Harnessing the Private Sector as a Force For Good
Council on Foreign Relations Blog, October 21, 2020
An October 2020 Council on Foreign Relations blog, “Revitalizing Human Trafficking Policy Twenty Years In,” highlights the work of The Market Project to harness the power of the marketplace, meet needs of local communities, and teach trafficking survivors transferrable skills.
Authors Olivia Enos and Mark Lagon write,
“Civil society is key to overcoming trafficking…. One organization, The Market Project, provides opportunities to survivors of trauma to become a part of fully operational, market-based businesses and equips them with skills that offer survivors hope and a future.”
Consistent with the recommendations by Enos and Lagon, The Market Project seeks to work in partnership with the business community, as well as civic and faith actors, “toward advancing universal values of dignity and equality.”
Listening to the voices of survivors
Listening to the voices of survivors and learning from their insights is highly valued at The Market Project. We will continue to learn from survivors as we seek to create stable jobs in a supportive workplace.
The vision of The Market Project is to see men and women find hope and flourish through safe, dignity-affirming and healing work.

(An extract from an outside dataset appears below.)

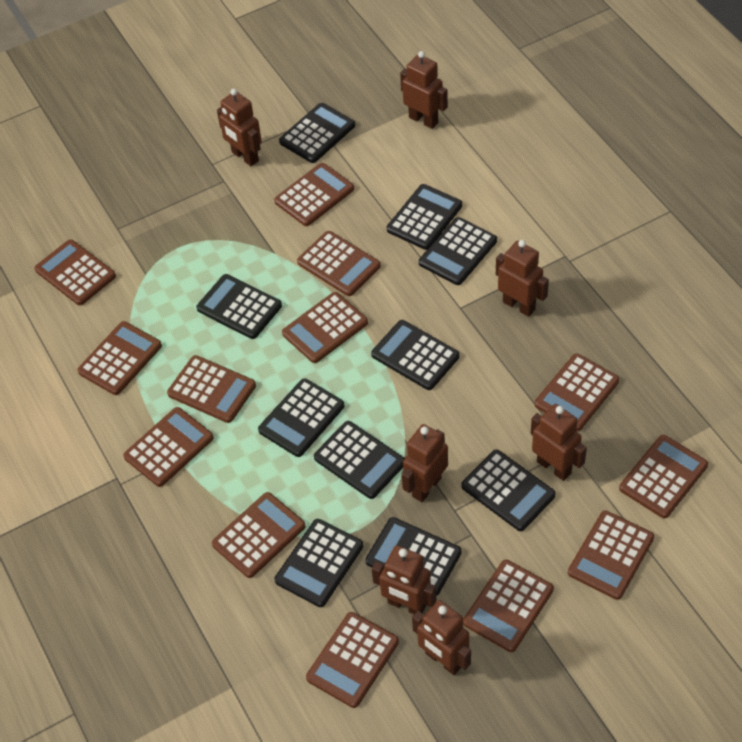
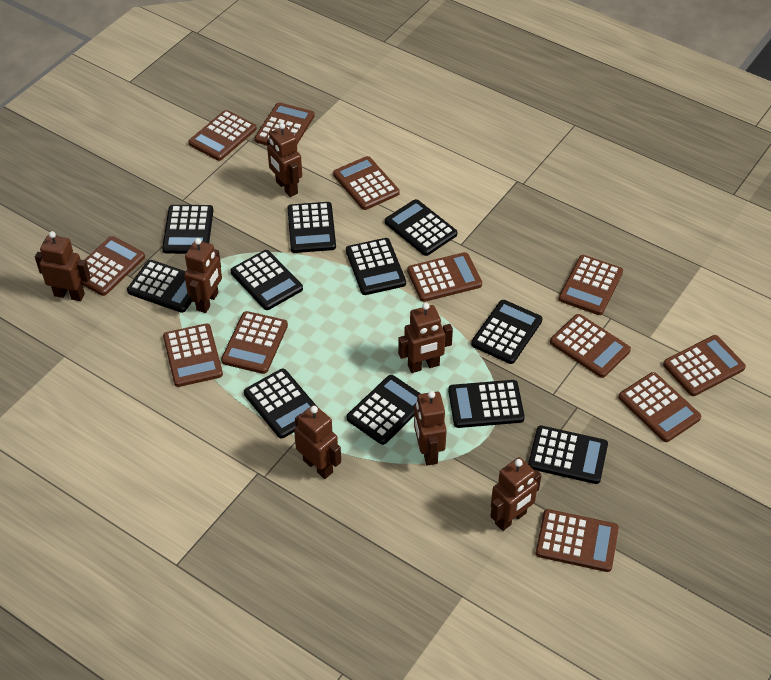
black calculator: [196,274,282,339] [258,378,345,457] [274,519,363,607] [279,103,355,163] [314,421,405,499] [365,517,462,596] [371,320,459,390] [387,184,462,250] [419,217,497,285] [461,450,556,531] = 10 -> [127,260,192,313] [162,205,213,254] [231,250,303,310] [244,369,316,438] [287,202,336,253] [346,238,406,295] [347,375,421,445] [385,199,457,256] [448,380,525,428] [471,300,543,364] [528,426,608,484] = 11
brown calculator: [34,239,116,305] [77,321,162,395] [123,407,214,487] [167,355,256,423] [212,492,306,578] [274,163,354,226] [282,292,368,363] [297,231,381,296] [306,612,399,708] [463,560,554,652] [535,354,619,431] [568,511,654,600] [619,435,708,518] = 13 -> [82,236,145,296] [163,323,223,387] [189,110,257,161] [221,311,288,374] [255,102,315,145] [333,156,400,210] [407,252,482,302] [536,509,619,572] [550,314,631,378] [559,255,623,315] [619,372,701,442] [663,335,746,396] = 12

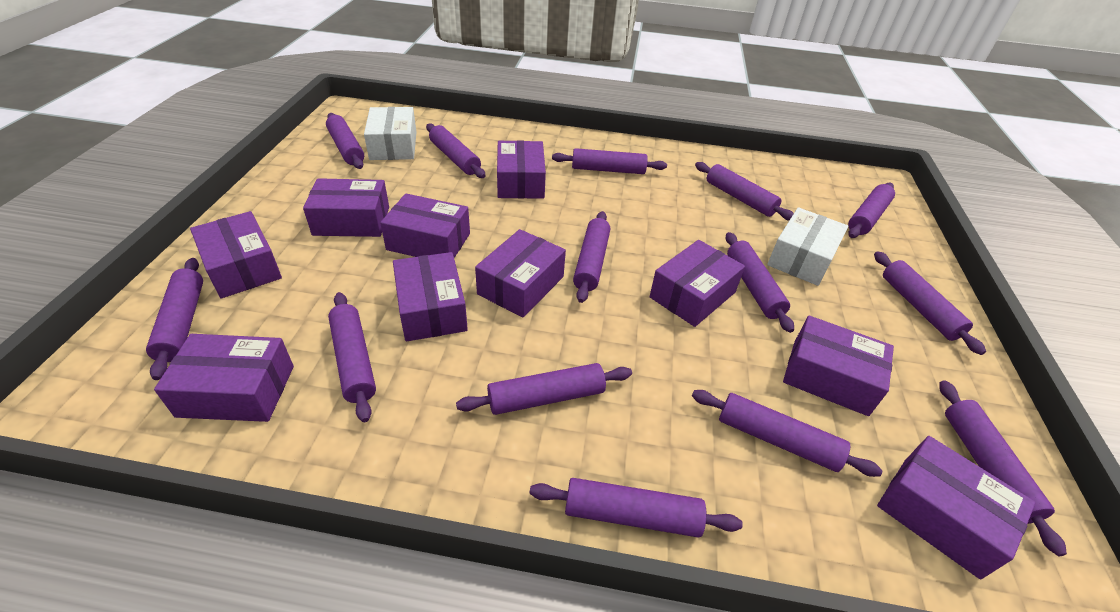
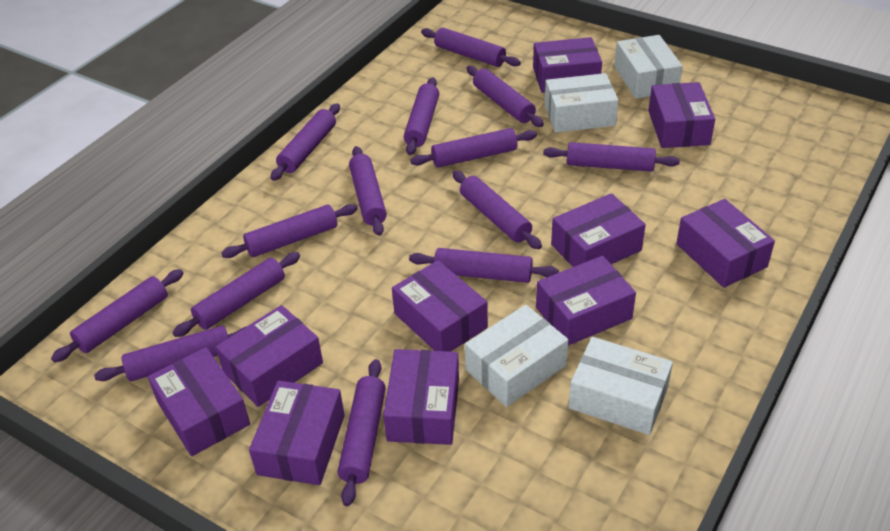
white box: [364,107,416,160] [767,207,848,286] = 2 -> [465,305,568,407] [545,73,619,133] [568,337,673,435] [614,35,683,99] = 4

Here is the excerpt from the CFR blog that highlights The Market Project:
“One organization, The Market Project, provides opportunities to survivors of trauma to become a part of fully operational, market-based businesses and equips them with skills that offer survivors hope and a future. The Market Project started Nguvu Dairy in Uganda, a frozen yogurt business that meets the demand for a product in the local community, while employing survivors of exploitation in a trauma-informed workplace. Because the business meets a market need of that community, it is profitable largely apart from philanthropy and helps teach survivors transferable skills, like how to run a business. This organization reminds us that civil society can harness the private sector as a non-government force for good, and not just a witting or unwitting enabler of trafficking.”